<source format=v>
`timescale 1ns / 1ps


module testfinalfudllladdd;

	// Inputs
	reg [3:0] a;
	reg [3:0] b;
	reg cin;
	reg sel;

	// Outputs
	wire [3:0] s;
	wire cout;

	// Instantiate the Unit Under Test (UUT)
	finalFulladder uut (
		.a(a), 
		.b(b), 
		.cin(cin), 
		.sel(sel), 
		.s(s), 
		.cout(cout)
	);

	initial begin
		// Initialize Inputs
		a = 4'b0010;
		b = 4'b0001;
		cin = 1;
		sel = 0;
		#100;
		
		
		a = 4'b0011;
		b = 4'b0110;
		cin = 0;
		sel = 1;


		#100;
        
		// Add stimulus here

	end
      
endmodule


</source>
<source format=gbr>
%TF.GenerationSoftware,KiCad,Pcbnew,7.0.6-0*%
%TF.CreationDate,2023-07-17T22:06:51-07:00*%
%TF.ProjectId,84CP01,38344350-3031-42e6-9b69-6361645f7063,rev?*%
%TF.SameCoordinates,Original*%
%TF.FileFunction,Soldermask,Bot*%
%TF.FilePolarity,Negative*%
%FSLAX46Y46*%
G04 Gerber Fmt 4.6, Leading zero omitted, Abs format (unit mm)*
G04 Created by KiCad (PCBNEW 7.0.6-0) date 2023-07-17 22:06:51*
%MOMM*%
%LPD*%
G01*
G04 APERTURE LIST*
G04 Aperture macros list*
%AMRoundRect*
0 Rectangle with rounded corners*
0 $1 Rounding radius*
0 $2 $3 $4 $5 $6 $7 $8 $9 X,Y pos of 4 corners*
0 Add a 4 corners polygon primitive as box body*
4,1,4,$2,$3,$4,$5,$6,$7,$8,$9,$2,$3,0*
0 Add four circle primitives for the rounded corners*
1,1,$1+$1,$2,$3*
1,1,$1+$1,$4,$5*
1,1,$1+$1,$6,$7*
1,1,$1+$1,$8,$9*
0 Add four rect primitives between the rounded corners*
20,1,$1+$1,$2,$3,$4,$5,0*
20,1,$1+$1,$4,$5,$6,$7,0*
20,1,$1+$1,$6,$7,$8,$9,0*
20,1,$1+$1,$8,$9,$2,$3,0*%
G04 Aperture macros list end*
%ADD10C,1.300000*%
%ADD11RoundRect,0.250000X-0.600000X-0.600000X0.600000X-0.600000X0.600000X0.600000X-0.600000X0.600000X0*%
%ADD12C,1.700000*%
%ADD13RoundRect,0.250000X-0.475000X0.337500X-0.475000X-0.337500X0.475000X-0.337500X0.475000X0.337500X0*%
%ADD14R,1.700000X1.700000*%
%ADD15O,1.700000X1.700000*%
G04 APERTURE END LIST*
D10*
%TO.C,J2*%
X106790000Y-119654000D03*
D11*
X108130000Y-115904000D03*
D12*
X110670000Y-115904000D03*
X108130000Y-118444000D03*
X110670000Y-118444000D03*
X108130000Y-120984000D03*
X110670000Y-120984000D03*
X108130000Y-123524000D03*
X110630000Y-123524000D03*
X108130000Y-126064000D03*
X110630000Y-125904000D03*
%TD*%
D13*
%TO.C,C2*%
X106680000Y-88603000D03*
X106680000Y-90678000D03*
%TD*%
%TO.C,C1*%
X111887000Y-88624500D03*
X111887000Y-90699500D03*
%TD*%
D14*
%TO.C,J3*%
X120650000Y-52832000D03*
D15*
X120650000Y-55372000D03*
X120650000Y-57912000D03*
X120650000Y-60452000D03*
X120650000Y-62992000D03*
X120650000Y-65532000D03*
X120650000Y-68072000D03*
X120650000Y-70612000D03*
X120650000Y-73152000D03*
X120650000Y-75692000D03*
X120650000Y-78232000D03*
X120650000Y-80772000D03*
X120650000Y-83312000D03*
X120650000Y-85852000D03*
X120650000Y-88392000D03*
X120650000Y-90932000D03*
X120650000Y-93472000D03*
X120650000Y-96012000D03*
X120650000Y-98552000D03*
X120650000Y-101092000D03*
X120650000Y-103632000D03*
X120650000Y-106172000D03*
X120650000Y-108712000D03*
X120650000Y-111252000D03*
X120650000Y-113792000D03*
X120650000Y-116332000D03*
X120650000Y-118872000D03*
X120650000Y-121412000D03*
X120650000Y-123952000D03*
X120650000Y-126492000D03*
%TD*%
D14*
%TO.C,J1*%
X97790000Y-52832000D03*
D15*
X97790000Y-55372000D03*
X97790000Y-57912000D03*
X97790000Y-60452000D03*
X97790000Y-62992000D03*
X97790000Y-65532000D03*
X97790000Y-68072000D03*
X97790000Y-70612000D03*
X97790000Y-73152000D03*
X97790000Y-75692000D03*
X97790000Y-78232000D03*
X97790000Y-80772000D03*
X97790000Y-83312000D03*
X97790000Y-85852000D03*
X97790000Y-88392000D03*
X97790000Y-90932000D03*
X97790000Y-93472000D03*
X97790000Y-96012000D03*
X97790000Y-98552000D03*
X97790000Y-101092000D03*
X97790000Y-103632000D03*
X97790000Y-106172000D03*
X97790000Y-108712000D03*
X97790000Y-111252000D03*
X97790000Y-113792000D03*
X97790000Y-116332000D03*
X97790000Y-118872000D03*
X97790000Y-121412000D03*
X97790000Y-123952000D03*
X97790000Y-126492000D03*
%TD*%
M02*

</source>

...

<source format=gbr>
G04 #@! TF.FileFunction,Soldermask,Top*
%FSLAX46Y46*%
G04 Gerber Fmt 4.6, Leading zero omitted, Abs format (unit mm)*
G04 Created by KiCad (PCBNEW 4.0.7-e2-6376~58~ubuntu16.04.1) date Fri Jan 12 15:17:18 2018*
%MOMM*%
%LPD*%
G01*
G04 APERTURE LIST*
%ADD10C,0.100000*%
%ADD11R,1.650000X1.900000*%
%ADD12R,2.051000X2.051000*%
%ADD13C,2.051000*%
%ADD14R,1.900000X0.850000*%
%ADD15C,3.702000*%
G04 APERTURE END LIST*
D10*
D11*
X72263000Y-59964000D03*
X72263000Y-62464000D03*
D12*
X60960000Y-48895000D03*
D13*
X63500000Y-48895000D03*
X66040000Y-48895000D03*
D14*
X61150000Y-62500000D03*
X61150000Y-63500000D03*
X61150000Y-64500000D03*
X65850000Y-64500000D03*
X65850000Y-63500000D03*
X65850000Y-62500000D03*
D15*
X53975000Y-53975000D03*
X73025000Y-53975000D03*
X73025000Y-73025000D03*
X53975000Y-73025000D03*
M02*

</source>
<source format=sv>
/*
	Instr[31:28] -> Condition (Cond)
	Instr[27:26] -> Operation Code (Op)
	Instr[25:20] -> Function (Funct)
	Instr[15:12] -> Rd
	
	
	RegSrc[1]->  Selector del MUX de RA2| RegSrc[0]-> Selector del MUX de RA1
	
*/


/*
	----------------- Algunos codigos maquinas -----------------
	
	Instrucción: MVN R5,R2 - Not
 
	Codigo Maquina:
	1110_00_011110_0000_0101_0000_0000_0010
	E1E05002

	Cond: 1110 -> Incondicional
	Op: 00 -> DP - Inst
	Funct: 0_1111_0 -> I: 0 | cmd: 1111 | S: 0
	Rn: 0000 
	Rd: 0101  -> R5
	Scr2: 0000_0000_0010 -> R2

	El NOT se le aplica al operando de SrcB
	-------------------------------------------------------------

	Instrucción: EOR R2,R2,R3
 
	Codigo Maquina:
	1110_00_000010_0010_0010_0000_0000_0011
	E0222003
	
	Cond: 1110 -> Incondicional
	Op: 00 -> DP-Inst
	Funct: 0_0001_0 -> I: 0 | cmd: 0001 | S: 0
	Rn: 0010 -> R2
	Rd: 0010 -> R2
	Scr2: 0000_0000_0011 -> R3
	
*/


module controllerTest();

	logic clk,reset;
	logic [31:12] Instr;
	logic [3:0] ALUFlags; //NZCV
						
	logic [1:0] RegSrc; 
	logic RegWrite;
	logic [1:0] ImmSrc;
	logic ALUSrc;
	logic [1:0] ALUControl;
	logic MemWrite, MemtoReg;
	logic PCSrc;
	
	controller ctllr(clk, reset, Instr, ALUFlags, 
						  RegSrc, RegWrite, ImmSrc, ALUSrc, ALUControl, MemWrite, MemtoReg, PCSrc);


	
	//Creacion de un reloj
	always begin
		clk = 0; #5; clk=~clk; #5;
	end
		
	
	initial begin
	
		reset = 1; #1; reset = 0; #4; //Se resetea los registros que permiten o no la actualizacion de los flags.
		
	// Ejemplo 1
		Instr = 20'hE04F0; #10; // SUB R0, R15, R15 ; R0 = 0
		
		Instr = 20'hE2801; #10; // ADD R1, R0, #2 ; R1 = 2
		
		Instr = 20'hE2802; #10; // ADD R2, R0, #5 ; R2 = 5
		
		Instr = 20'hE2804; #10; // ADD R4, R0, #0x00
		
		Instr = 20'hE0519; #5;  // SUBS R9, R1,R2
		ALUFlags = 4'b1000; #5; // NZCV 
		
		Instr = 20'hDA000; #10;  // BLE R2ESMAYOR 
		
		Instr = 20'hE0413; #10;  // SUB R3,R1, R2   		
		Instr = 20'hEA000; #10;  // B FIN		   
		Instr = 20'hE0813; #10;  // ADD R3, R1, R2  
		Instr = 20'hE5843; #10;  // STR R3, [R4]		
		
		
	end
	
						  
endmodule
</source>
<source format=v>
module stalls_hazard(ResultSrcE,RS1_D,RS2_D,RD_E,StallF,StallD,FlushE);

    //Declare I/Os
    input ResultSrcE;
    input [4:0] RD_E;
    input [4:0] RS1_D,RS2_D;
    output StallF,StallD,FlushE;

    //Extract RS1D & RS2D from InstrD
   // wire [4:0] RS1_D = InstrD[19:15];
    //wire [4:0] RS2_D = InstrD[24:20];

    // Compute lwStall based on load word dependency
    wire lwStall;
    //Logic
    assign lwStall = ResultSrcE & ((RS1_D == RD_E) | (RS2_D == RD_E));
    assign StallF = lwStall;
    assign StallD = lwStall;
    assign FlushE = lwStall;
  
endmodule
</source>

---

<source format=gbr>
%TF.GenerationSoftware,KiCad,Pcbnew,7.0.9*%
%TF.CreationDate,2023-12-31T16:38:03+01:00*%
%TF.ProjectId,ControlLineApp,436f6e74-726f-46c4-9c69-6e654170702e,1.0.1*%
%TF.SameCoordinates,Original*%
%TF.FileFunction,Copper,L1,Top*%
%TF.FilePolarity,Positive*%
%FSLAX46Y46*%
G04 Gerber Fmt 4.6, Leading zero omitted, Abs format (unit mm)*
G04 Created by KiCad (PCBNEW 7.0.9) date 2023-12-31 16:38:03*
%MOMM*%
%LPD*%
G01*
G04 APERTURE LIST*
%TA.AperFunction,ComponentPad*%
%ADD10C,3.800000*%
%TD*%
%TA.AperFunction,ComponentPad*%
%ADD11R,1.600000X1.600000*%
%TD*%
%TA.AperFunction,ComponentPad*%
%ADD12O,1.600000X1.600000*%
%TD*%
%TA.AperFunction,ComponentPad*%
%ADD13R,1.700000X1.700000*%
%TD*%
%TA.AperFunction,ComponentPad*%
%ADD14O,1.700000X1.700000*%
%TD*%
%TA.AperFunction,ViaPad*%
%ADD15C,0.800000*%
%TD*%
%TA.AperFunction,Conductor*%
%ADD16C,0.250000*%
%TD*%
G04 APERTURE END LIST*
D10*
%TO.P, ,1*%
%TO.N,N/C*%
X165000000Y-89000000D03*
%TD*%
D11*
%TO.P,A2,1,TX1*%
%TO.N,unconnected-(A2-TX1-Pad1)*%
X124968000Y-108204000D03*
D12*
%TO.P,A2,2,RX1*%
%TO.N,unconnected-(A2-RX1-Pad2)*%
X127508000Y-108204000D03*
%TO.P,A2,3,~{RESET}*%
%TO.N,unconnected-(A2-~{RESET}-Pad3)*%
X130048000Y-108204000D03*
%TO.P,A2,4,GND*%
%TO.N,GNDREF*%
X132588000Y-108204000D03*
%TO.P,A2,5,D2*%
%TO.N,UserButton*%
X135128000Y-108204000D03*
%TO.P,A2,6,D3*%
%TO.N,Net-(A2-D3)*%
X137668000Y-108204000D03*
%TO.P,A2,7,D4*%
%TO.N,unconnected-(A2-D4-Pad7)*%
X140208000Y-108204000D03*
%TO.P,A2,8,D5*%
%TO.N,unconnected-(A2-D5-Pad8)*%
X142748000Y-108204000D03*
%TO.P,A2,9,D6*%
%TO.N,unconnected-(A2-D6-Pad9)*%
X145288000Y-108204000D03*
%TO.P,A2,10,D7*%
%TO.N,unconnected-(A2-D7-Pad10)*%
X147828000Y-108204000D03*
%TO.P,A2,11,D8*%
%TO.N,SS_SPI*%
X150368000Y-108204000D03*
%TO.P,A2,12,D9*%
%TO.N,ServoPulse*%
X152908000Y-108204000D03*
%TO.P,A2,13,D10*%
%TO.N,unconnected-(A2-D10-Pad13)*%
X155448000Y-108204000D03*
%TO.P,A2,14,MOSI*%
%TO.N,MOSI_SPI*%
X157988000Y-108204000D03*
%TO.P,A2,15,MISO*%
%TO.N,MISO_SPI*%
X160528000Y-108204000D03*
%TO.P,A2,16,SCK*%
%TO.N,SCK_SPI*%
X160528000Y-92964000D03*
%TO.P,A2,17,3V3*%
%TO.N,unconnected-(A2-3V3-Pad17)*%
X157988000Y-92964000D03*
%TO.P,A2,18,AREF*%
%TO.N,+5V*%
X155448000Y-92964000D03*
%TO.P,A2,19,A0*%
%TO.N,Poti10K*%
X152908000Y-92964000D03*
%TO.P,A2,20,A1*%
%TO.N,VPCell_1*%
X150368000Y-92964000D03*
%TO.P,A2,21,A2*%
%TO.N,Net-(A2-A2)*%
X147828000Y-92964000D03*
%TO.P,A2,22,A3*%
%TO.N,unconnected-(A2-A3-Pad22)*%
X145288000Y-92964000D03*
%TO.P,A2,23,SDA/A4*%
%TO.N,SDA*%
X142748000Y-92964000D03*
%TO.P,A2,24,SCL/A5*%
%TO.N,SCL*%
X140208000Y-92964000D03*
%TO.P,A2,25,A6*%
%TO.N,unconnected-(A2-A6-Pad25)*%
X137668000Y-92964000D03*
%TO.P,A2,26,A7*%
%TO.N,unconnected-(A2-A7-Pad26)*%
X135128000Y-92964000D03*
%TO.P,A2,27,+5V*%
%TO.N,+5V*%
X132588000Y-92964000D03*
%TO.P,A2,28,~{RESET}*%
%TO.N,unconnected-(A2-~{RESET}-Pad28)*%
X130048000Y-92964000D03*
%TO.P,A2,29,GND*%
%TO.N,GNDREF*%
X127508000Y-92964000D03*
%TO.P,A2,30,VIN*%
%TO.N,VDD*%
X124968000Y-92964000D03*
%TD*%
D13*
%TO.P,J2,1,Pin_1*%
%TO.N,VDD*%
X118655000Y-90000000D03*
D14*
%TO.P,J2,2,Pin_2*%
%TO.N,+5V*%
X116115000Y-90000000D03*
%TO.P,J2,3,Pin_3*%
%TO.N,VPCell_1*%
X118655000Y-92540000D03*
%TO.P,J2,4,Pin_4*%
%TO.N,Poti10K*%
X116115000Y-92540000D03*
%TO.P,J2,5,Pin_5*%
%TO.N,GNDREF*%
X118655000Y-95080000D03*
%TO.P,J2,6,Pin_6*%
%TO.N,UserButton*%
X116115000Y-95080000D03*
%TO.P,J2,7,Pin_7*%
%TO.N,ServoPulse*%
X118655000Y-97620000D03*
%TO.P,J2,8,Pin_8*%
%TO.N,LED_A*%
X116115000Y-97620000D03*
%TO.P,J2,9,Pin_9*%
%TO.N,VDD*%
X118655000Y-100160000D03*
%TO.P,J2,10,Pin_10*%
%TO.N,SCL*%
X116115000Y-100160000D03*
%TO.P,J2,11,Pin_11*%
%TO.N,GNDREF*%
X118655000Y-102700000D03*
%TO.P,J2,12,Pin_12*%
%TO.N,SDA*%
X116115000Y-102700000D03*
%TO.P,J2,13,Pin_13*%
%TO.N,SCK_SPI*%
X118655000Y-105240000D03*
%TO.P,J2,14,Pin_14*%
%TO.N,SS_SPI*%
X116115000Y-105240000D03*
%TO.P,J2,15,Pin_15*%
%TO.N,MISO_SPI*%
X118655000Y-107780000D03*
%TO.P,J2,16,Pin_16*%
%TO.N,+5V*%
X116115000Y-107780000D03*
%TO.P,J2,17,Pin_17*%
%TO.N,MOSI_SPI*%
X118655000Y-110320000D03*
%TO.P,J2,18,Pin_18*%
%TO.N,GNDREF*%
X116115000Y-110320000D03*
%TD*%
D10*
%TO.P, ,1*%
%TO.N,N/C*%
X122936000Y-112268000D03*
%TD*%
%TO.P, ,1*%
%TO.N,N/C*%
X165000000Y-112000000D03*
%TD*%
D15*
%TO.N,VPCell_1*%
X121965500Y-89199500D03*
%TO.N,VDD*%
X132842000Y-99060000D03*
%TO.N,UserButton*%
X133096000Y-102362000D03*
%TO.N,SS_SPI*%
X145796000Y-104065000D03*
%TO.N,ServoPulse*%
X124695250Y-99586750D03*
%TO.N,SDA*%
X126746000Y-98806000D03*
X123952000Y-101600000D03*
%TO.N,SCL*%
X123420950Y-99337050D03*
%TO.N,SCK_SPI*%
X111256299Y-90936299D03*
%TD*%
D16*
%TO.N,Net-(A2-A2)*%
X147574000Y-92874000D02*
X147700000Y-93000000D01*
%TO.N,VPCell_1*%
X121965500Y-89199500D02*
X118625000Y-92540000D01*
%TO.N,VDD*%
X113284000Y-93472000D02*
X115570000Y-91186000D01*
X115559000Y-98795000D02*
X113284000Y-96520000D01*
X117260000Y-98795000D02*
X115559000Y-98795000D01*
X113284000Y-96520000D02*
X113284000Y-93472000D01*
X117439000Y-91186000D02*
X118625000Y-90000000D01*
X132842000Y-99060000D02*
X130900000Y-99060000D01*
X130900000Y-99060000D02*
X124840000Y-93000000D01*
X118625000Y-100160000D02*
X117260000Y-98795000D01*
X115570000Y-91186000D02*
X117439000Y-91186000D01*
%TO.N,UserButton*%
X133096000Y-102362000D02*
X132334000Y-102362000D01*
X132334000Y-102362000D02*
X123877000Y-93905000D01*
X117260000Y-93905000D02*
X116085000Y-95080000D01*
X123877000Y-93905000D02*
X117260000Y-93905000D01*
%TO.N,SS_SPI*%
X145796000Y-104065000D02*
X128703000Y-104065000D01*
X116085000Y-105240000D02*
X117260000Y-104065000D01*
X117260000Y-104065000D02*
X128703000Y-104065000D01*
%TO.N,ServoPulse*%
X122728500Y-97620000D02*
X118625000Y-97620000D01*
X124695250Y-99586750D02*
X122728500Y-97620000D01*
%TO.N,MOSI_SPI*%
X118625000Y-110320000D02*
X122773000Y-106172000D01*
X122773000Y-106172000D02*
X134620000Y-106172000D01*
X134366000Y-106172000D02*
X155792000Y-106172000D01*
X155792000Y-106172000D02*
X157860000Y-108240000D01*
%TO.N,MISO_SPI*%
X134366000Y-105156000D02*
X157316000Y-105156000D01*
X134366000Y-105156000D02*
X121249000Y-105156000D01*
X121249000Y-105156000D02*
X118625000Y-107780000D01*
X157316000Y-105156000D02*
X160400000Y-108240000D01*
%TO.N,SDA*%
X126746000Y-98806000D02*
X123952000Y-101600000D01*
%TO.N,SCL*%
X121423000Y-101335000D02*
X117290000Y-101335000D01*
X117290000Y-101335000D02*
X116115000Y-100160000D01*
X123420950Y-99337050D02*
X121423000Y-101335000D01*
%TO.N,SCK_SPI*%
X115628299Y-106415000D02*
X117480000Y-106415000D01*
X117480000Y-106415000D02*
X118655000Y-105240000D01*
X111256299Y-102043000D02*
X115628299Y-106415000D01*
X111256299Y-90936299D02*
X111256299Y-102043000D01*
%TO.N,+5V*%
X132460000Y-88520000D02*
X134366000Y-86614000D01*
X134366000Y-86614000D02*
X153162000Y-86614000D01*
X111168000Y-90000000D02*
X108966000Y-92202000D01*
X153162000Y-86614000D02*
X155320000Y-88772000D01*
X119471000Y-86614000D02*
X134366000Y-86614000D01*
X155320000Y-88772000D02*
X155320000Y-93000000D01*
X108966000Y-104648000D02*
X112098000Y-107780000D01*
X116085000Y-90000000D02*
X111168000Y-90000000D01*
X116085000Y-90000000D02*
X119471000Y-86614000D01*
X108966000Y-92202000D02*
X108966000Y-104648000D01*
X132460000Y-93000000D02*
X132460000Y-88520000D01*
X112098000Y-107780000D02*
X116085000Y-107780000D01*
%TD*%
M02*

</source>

### Exercise description
Pick each line holding "KiCad" out of the entries above and return it.

### Response box
%TF.GenerationSoftware,KiCad,Pcbnew,7.0.6-0*%
G04 Created by KiCad (PCBNEW 7.0.6-0) date 2023-07-17 22:06:51*
G04 Created by KiCad (PCBNEW 4.0.7-e2-6376~58~ubuntu16.04.1) date Fri Jan 12 15:17:18 2018*
%TF.GenerationSoftware,KiCad,Pcbnew,7.0.9*%
G04 Created by KiCad (PCBNEW 7.0.9) date 2023-12-31 16:38:03*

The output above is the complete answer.